Stored entries:

——————————

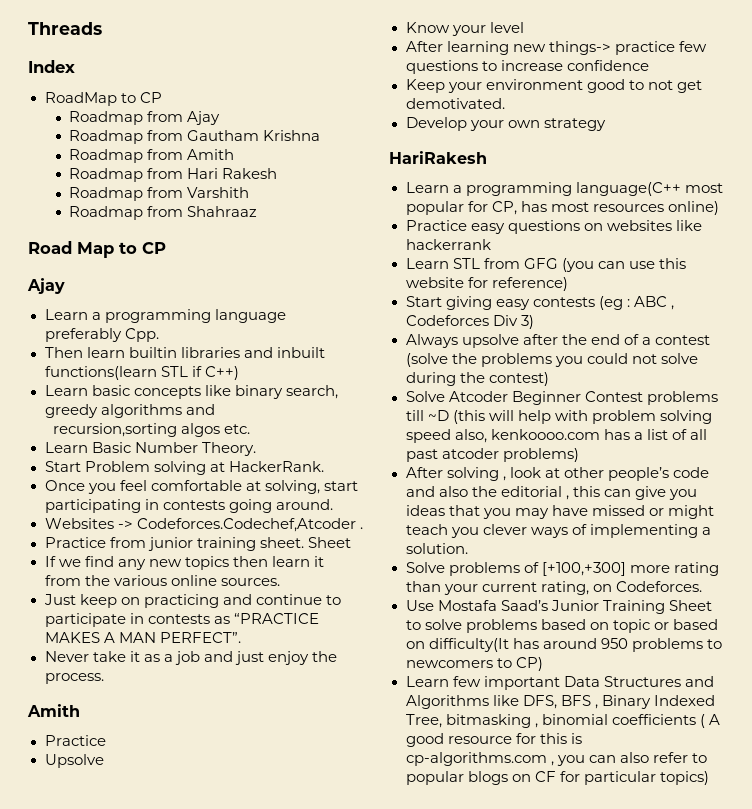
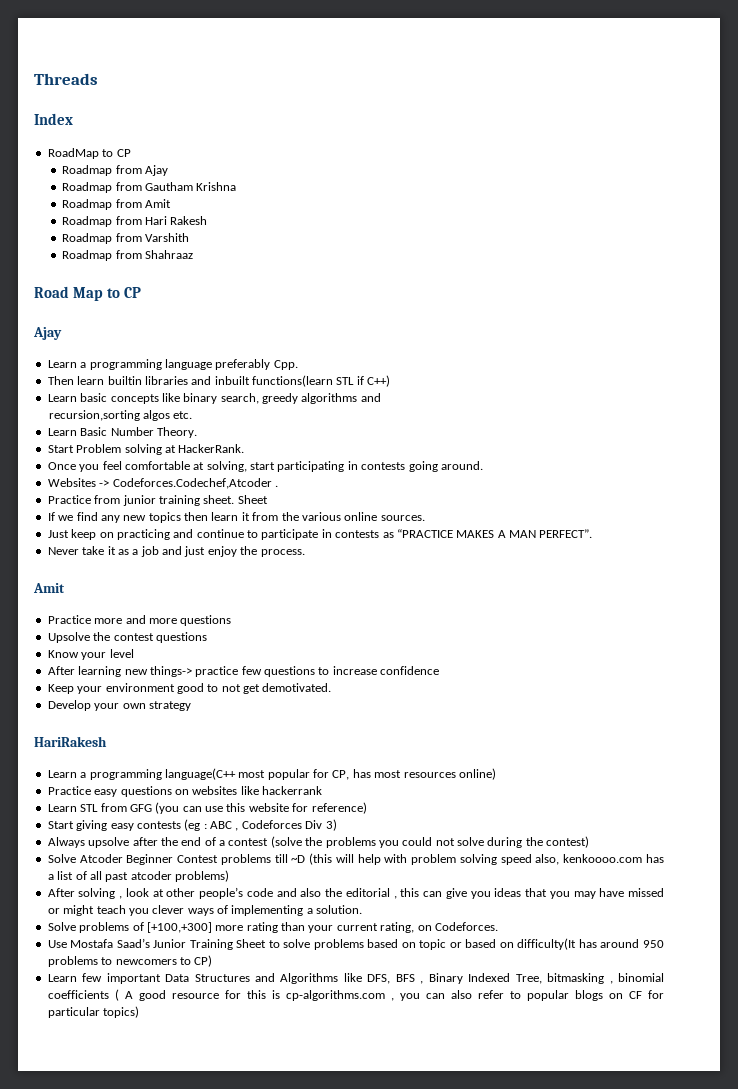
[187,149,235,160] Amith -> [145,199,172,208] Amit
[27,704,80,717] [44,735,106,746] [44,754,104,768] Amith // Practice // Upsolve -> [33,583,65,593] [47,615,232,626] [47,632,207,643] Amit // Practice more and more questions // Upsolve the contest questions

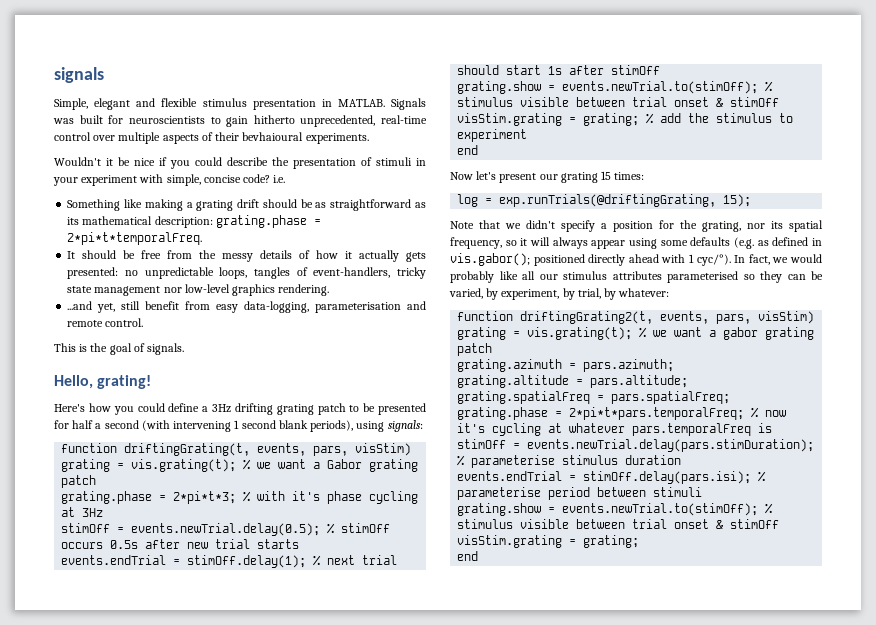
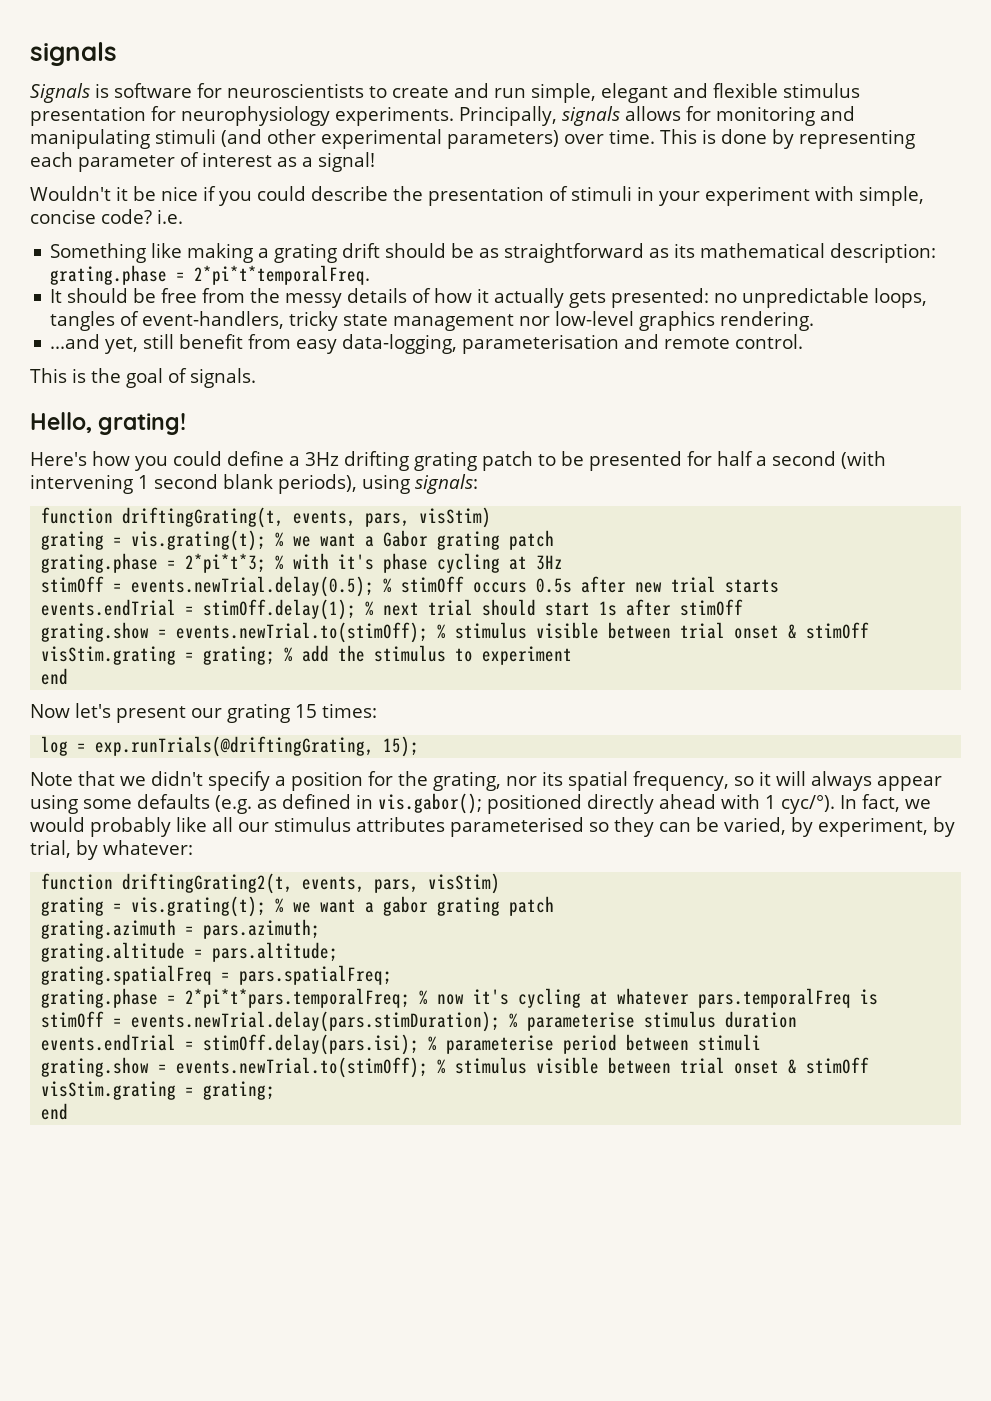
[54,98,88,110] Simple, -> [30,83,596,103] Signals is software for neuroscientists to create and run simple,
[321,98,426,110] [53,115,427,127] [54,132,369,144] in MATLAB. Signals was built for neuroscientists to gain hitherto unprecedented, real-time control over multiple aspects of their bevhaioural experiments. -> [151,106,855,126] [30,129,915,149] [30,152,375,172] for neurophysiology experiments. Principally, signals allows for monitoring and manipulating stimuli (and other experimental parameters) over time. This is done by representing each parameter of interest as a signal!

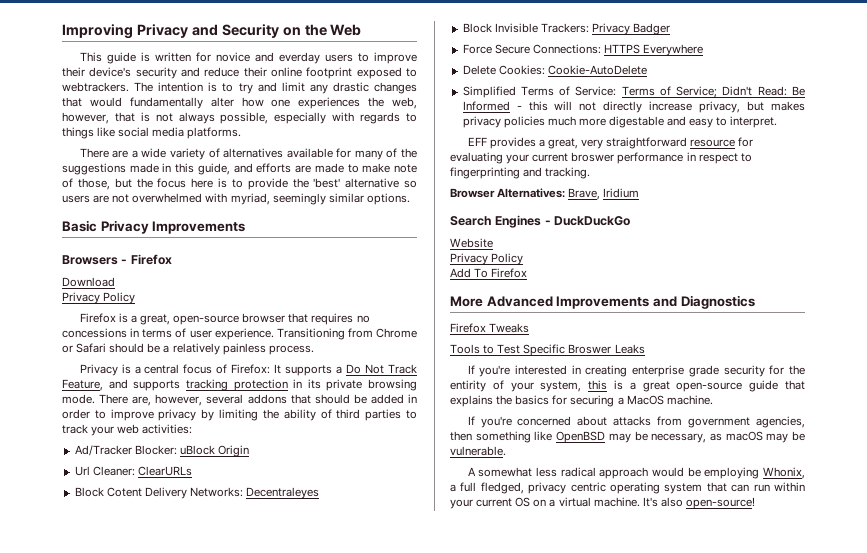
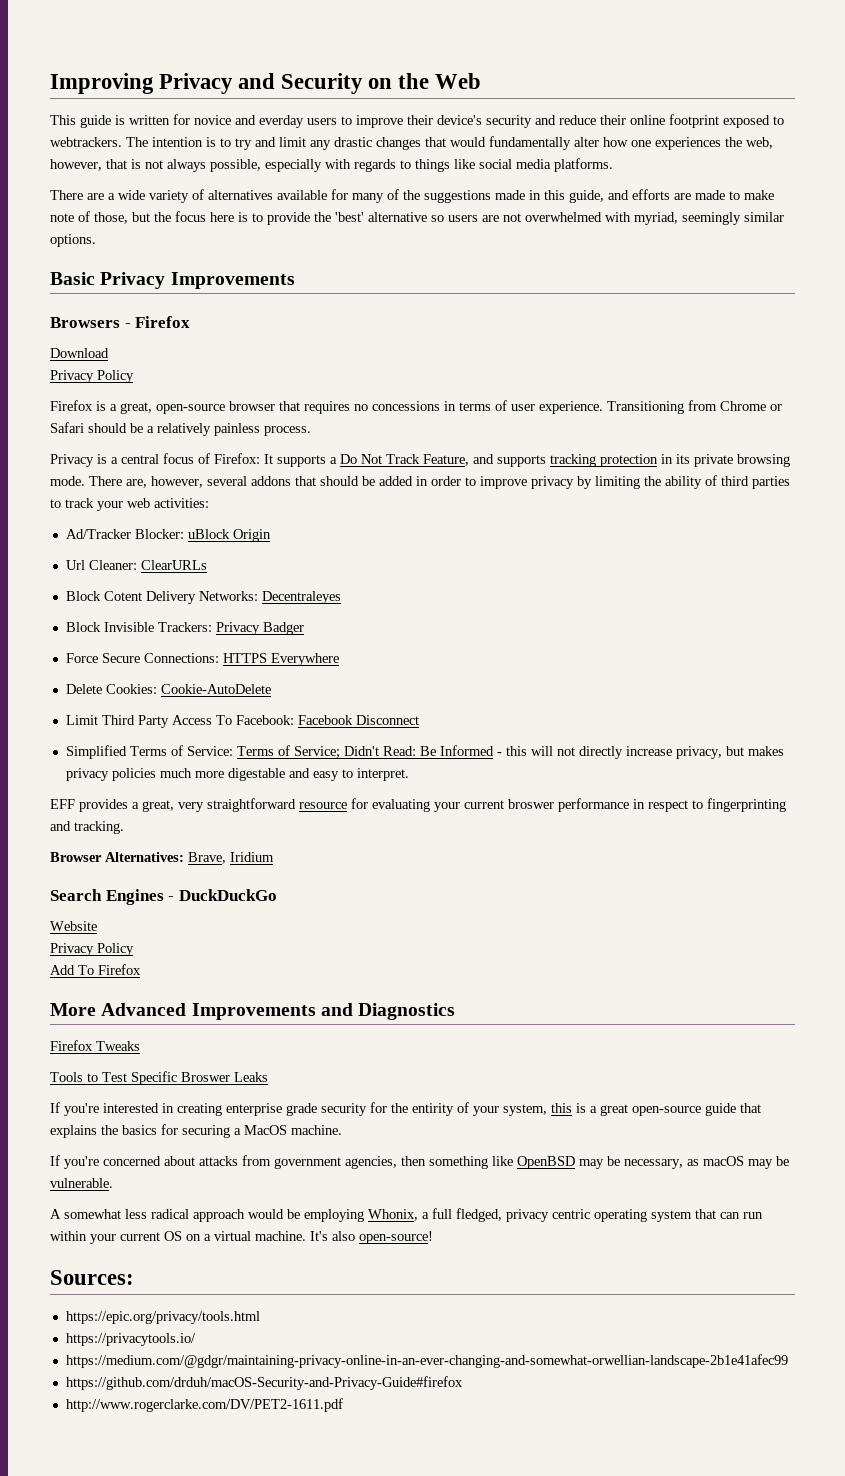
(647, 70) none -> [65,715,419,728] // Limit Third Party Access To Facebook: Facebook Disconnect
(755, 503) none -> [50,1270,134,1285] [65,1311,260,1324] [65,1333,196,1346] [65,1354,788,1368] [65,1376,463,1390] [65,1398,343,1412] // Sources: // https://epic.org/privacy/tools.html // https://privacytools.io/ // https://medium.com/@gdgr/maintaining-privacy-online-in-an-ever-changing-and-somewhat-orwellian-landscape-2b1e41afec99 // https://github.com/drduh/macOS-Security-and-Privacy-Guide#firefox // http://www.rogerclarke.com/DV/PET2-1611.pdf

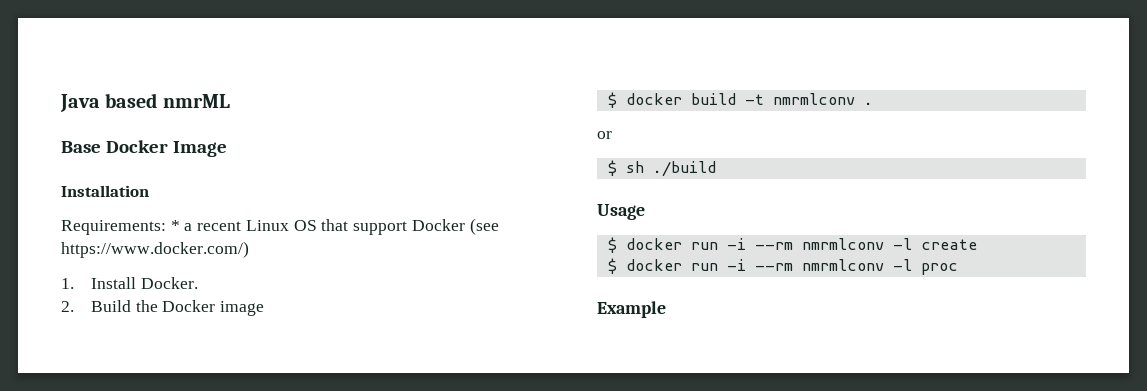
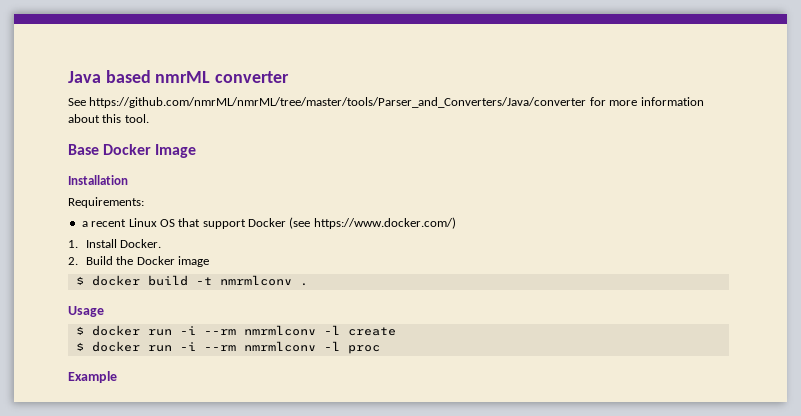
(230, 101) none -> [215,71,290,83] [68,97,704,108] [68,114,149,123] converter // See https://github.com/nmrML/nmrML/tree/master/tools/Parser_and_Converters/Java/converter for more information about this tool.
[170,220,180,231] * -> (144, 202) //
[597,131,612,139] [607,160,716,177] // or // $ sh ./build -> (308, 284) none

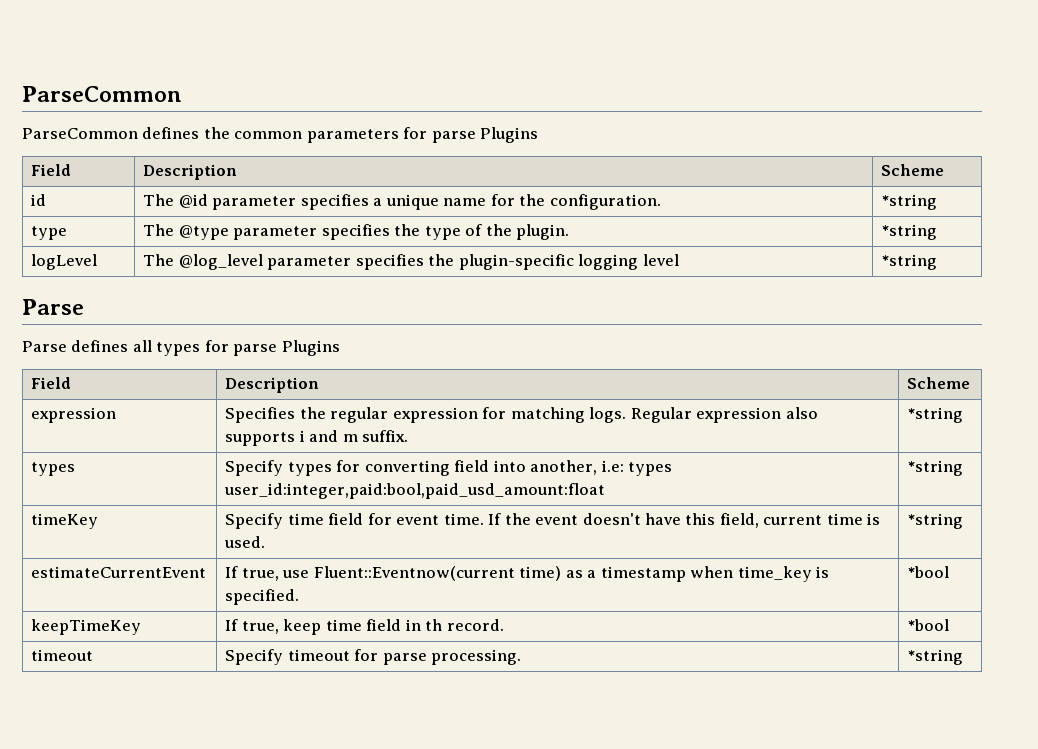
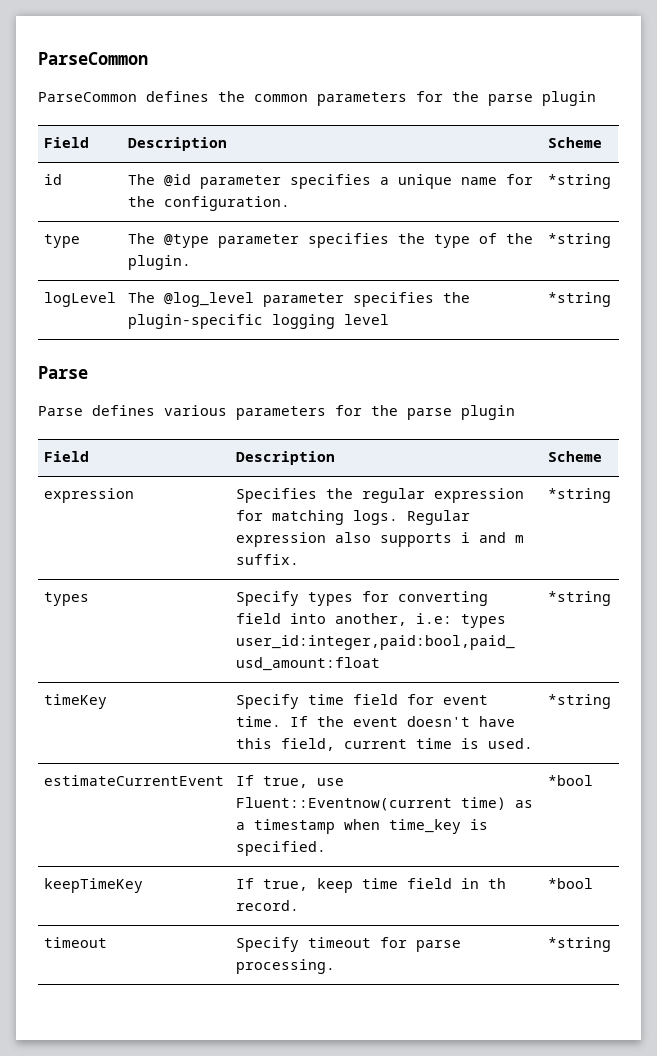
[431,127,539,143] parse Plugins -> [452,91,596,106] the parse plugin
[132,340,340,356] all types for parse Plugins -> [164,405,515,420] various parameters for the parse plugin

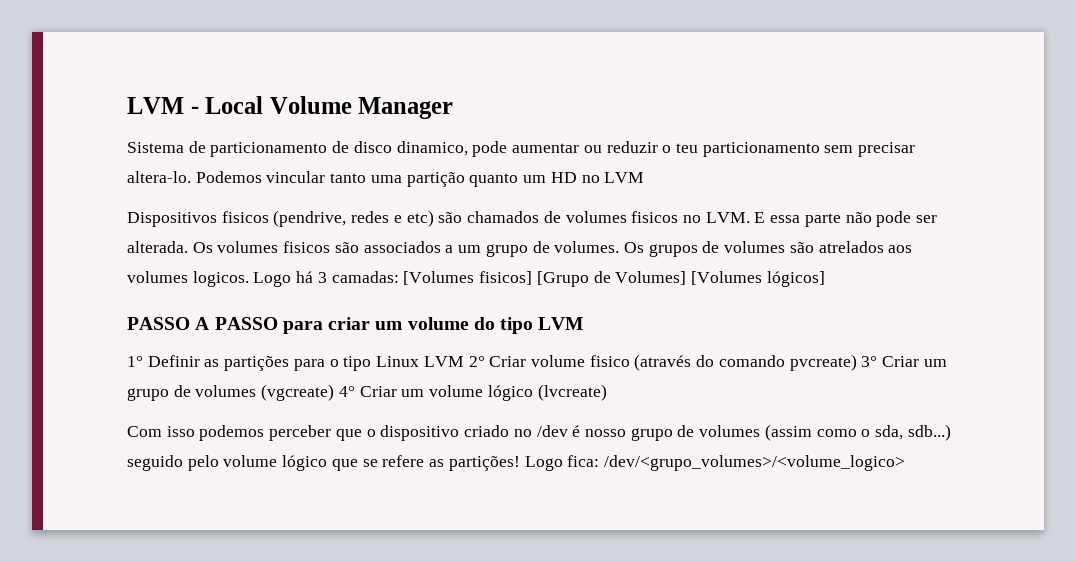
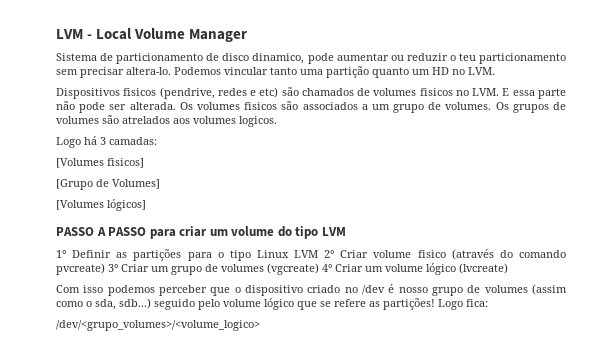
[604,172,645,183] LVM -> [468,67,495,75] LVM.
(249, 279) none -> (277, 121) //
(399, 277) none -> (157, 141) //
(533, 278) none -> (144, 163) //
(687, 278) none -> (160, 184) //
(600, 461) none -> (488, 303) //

——————————

Only an exact copy of the lines from the top of the entries through the line with "[54,98,88,110] Simple, ->", both included, should be given, with all pictures omitted.

Exercise solution:
[187,149,235,160] Amith -> [145,199,172,208] Amit
[27,704,80,717] [44,735,106,746] [44,754,104,768] Amith // Practice // Upsolve -> [33,583,65,593] [47,615,232,626] [47,632,207,643] Amit // Practice more and more questions // Upsolve the contest questions

[54,98,88,110] Simple, -> [30,83,596,103] Signals is software for neuroscientists to create and run simple,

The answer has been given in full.